Fluorescence studies on some hydroxypyridines including compounds of the vitamin B6 group

1. The variations with pH (from 36n-sulphuric acid to 10n-sodium hydroxide) of the excitation and fluorescence wavelengths and fluorescence intensity of 2-, 3- and 4-hydroxypyridine and their O- and N-methyl derivatives were investigated. 2. 4-Hydroxy- and 4-methoxy-pyridine were non-fluorescent at all pH values. 3. The cations and dipolar ions of the 3-hydroxypyridine derivatives and the anion of 3-hydroxypyridine were fluorescent, but the neutral forms were not. 4. All the forms of the 2-hydroxypyridine derivatives were fluorescent. 5. Pyridoxol, pyridoxal and its 5-phosphate, pyridoxamine and pyridoxic acid and its lactone were studied similarly. All these compounds, except pyridoxal 5-phosphate, were more fluorescent than 3-hydroxypyridine. 6. The most fluorescent forms of these compounds are the anions, except for pyridoxol, where the dipolar ion was the most fluorescent form. The least fluorescent forms are the neutral molecules. The dipolar ions were appreciably fluorescent in all cases. 7. The most fluorescent form examined was the dianion of pyridoxic acid lactone. 8. The cations were all fluorescent except the cations of 2- and 3-methoxypyridine. All the cations showed excited-state ionization.
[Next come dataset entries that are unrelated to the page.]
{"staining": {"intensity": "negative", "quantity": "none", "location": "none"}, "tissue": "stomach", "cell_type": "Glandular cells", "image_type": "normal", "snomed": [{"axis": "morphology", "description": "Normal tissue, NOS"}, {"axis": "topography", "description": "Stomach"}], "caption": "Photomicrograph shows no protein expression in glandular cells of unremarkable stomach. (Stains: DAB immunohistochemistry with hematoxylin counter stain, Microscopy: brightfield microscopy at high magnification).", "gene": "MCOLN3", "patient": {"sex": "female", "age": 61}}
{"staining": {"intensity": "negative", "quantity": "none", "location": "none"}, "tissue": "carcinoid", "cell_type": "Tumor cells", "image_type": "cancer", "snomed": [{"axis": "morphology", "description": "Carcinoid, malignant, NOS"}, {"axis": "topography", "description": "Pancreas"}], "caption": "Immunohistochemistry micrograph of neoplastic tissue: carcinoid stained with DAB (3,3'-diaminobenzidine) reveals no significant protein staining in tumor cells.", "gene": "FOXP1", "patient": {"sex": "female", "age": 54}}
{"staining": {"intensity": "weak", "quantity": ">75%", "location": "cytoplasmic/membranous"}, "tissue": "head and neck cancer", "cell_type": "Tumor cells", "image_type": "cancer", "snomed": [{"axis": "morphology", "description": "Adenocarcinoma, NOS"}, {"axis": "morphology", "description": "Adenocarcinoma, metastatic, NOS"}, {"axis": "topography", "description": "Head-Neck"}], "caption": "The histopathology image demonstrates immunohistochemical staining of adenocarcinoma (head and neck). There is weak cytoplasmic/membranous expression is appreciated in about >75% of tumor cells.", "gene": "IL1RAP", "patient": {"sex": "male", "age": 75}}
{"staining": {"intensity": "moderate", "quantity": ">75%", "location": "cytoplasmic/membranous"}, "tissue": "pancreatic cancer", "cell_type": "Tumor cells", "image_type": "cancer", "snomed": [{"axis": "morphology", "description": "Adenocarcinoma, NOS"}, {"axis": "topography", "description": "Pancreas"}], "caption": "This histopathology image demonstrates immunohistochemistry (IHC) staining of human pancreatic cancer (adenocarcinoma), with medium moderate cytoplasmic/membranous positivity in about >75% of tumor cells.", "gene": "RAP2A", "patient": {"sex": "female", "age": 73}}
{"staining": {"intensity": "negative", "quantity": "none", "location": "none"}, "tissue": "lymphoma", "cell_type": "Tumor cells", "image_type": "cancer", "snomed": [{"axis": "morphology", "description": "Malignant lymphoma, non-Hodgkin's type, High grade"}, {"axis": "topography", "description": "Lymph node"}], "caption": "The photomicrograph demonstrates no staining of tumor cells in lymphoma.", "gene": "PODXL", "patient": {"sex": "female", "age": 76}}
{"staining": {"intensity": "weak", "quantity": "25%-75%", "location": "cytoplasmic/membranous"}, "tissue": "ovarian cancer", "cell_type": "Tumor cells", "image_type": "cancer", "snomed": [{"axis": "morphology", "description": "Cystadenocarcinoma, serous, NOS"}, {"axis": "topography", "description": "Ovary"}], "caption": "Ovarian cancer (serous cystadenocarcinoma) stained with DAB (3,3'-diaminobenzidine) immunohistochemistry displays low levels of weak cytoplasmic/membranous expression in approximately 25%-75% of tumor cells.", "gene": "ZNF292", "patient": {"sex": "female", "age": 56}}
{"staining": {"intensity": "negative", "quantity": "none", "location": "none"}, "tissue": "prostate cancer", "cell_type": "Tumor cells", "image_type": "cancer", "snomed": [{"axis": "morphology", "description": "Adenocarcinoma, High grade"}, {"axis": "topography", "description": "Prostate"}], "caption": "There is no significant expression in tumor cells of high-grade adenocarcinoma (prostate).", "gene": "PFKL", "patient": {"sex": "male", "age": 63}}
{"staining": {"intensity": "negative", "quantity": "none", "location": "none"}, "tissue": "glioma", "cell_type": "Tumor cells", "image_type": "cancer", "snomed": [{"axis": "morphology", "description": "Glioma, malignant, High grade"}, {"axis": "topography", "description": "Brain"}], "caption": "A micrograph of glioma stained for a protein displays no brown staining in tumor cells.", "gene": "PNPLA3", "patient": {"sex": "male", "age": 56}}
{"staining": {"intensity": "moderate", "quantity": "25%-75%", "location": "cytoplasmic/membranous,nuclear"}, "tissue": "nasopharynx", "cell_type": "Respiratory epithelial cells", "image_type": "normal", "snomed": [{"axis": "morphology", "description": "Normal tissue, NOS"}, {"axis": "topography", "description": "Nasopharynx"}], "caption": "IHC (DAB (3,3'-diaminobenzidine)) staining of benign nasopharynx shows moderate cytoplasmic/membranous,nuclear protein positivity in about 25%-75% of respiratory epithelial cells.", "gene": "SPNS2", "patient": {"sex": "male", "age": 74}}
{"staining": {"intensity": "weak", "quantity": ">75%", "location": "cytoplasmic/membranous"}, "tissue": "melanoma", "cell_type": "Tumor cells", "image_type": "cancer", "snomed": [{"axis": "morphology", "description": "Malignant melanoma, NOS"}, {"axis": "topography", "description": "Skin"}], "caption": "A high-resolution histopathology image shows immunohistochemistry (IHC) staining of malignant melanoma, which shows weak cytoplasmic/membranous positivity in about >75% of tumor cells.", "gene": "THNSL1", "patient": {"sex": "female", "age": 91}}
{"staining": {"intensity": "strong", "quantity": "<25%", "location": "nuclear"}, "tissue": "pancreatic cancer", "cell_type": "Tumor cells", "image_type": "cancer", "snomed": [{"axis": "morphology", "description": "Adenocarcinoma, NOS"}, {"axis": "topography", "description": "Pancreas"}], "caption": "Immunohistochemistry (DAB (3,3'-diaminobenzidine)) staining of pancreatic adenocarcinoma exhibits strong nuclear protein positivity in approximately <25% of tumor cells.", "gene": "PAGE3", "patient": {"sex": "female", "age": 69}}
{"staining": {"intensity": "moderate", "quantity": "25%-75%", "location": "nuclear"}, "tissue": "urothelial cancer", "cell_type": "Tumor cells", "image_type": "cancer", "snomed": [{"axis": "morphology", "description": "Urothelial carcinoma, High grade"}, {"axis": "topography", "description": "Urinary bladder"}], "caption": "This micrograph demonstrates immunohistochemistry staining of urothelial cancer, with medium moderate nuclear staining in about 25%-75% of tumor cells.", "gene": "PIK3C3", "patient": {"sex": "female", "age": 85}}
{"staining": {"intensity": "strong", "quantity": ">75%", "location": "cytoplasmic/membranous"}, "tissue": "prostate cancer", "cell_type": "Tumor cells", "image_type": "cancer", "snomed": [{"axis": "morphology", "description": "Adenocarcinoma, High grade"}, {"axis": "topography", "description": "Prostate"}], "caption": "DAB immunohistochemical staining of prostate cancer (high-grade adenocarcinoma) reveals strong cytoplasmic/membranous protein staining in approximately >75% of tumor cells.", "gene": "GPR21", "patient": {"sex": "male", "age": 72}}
The excited pK(a) values of these cations were determined and the results are discussed with reference to Weller's (1952) equation relating ground- and excited-state dissociation constants. 9. The pK(a) values for all ionizations undergone by the compounds examined were determined from fluorescence data. 10. Stokes shifts for the various ionic and neutral species of the compounds examined were calculated and are discussed.

The fluorescence of some biphenyl derivatives

1. The variation with pH of the excitation and fluorescence wavelengths and fluorescence intensity of several hydroxy- and amino-biphenyls has been investigated with a view to using the data for the determination of hydroxybiphenyls in biological material. 2. 2- and 3-Hydroxy-, 2,2'-dihydroxy-, and 2-, 3- and 4-amino-biphenyl exhibited excited-state ionization. 4-Hydroxy- and 4,4'-dihydroxybiphenyl did not, and showed normal fluorescence changes with pH. 3. Biphenyl and 2- and 4-methoxybiphenyl showed no changes in fluorescence in the range pH0-14. 4. 4,4'-Dihydroxybiphenyl showed fluorescent peaks corresponding to the un-ionized form, the monoanion and dianion at the appropriate pH values, but 2,2'-dihydroxybiphenyl showed fluorescent peaks corresponding to the un-ionized form and the monoanion only, suggesting that it did not form a dianion. 5. 3- and 4-Nitrobiphenyl were non-fluorescent. 6. These results are discussed.